Elena emmena ensuite le trio à l'intérieur de la maison et alors qu'ils s'avançaient dans le salon, un jeune homme d'environ dix-huit ans vint d'un couloir sur leur gauche. Il était aussi grand que Juan et aussi svelte et beau qu'Elena, et lorsqu'il le vit, Owen le salua.
— Alonso. Comment ça va depuis le temps ? Tu as bien grandit en tout cas.
Claire les regarda se serrer la main et échanger quelques paroles. Owen n'ayant pas semblé reconnaître l'endroit, elle sut qu'il avait dû rencontrer Alonso au cours d'une visite de ce dernier sur Isla Nublar.
— Alonso. Va chercher la trousse de secours et de l'alcool à la salle de bains, demanda Elena à son fils.
Le jeune homme acquiesça et retourna dans le couloir, où il ouvrit une porte sur sa droite. L'instant d'après, une autre porte s'ouvrit à l'extrémité de ce même couloir et une vieille dame en robe de chambre en sortit.
— Qu'est-ce qui se passe ? Qui sont ces gens ? Demanda-elle à Elena.
— C'est des amis de Juan, maman. Ils vont rester ici aujourd'hui. Va dormir dans ma chambre. On doit libérer la chambre d'ami pour eux.
La mère d'Elena acquiesça et tandis qu'elle allait chercher quelques-unes de ses affaires dans la chambre d'ami, Alonso sortit de la salle de bain et apporta ce que ce que sa mère lui avait demandé.
— Allez-vous laver d'abord, dit-elle au trio.
— Vas-y, Franklin, suggéra Owen. Tu n'aimerais pas passer après nous…, ajouta-il en souriant faiblement.
— Alonso vous apportera des vêtements propres, dit Elena en anglais à l'informaticien.
Il prit la direction de la salle de bain et tandis qu'il prenait une douche, Alonso lui apporta des vêtements de rechange. Dès qu'il sortit de la salle de bain, il prévint le couple qu'ils pouvaient y aller et tandis que ceux-ci se lavaient, Elena inspecta les quelques blessures qu'il avait, et plus particulièrement celle infligée par le jet de pierre de l'assassin.
— Ça ne m'a pas l'air trop grave, mais c'est à surveiller…, lui dit-elle.
Ils les pansèrent et lorsque ce fut terminé, Franklin demanda :
— Si j'ai bien compris, on dort dans la chambre au fond ?
— Owen et Madame Dearing oui, mais pas vous. Vous prendrez le lit d'Alonso, répondit-elle en lui pointant une pièce à côté, dont la porte faisant face à celle de la salle de bain. D'ordinaire, il se réveille avec l'aube pour faire des exercices physiques et travailler donc ne vous inquiétez pas, vous ne dérangez pas.
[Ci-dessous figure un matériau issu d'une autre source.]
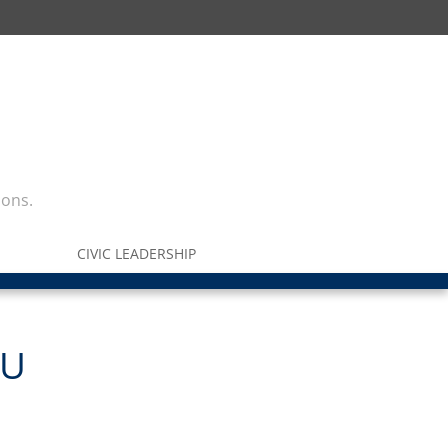
ions.
CIVIC LEADERSHIP
SU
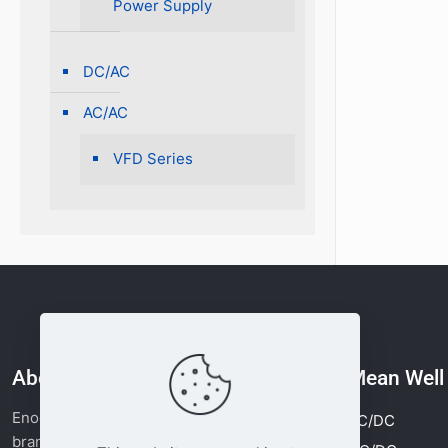
Power Supply
DC/AC
AC/AC
VFD Series
About Enocore
Mean Wel
Enocore is the power supply business
AC/DC
brand of Moonlight Tech. Since 2011, we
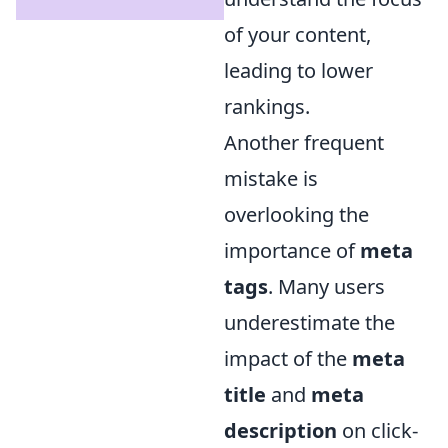
of your content,
leading to lower
rankings.
Another frequent
mistake is
overlooking the
importance of
meta
tags
. Many users
underestimate the
impact of the
meta
title
and
meta
description
on click-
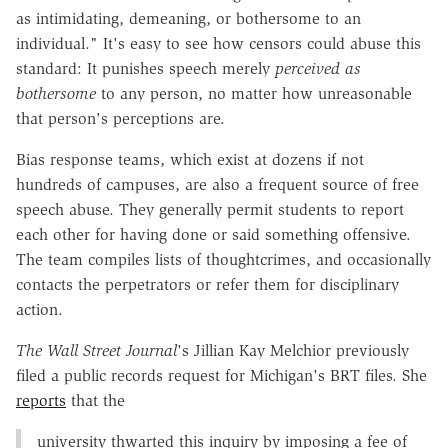
as intimidating, demeaning, or bothersome to an
individual." It's easy to see how censors could abuse this
standard: It punishes speech merely
perceived as
bothersome
to any person, no matter how unreasonable
that person's perceptions are.
Bias response teams, which exist at dozens if not
hundreds of campuses, are also a frequent source of free
speech abuse. They generally permit students to report
each other for having done or said something offensive.
The team compiles lists of thoughtcrimes, and occasionally
contacts the perpetrators or refer them for disciplinary
action.
The Wall Street Journal
's Jillian Kay Melchior previously
filed a public records request for Michigan's BRT files. She
reports
that the
university thwarted this inquiry by imposing a fee of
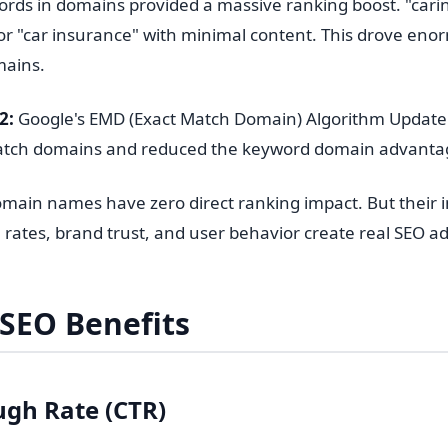
rds in domains provided a massive ranking boost. "car
or "car insurance" with minimal content. This drove e
mains.
2:
Google's EMD (Exact Match Domain) Algorithm Update 
match domains and reduced the keyword domain advanta
main names have zero direct ranking impact. But their in
 rates, brand trust, and user behavior create real SEO a
 SEO Benefits
ugh Rate (CTR)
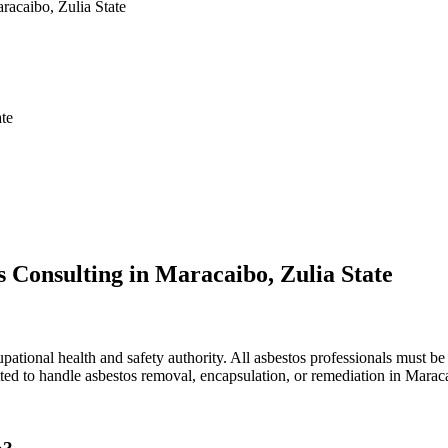
racaibo, Zulia State
ate
 Consulting in Maracaibo, Zulia State
ational health and safety authority. All asbestos professionals must be 
tted to handle asbestos removal, encapsulation, or remediation in Marac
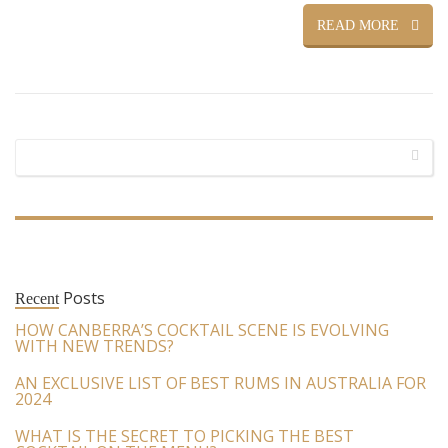
READ MORE
Posts
Recent
HOW CANBERRA’S COCKTAIL SCENE IS EVOLVING
WITH NEW TRENDS?
AN EXCLUSIVE LIST OF BEST RUMS IN AUSTRALIA FOR
2024
WHAT IS THE SECRET TO PICKING THE BEST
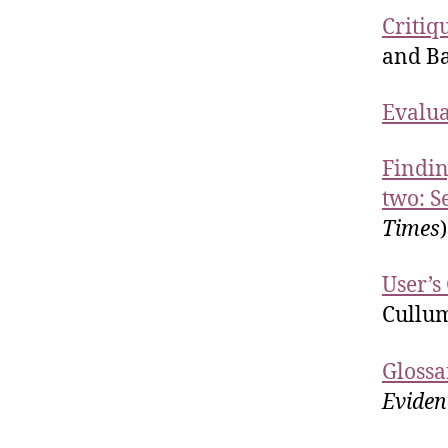
Critiq
and Ba
Evalua
Findin
two: S
Times
)
User’s
Cullu
Glossa
Eviden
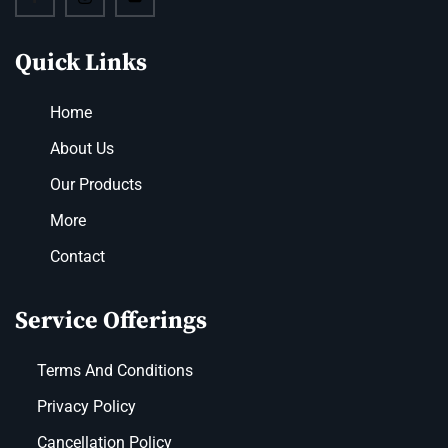
Quick Links
Home
About Us
Our Products
More
Contact
Service Offerings
Terms And Conditions
Privacy Policy
Cancellation Policy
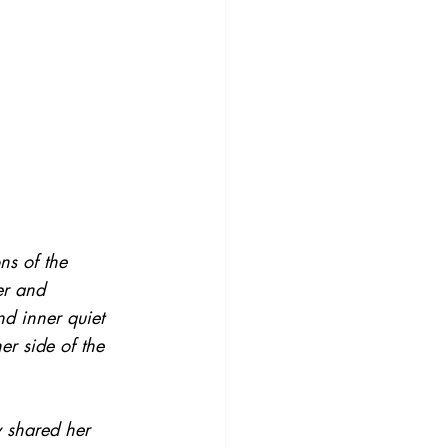
ns of the 
er and 
d inner quiet 
er side of the 
y shared her 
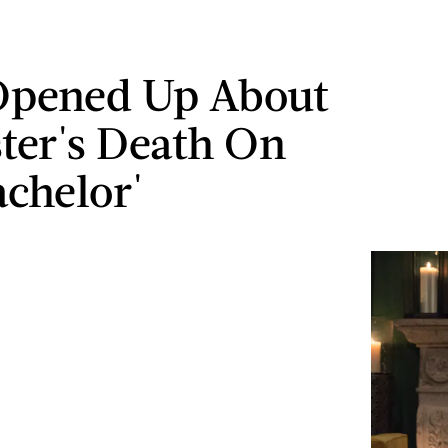
Opened Up About
ster's Death On
achelor'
Ayant remarqué que le fils de Juan était déjà en T-shirt, short et basket à une heure pareille, il hocha de la tête et se dirigea péniblement vers la chambre qu'on lui avait attribuée, la deuxième sur sa gauche, la première étant celle d'Elena. Lorsqu'il passa devant cette dernière, il entendit des ronflements, ceux de la mère de la maîtresse de maison, Blanca. Il ouvrit la porte de la chambre d'Alonso, y pénétra, referma derrière lui et s'effondra comme une masse dans le lit avant de s'endormir.
Derrière les montagnes à l'est de Burgo Nuevo, l'aube pointait déjà.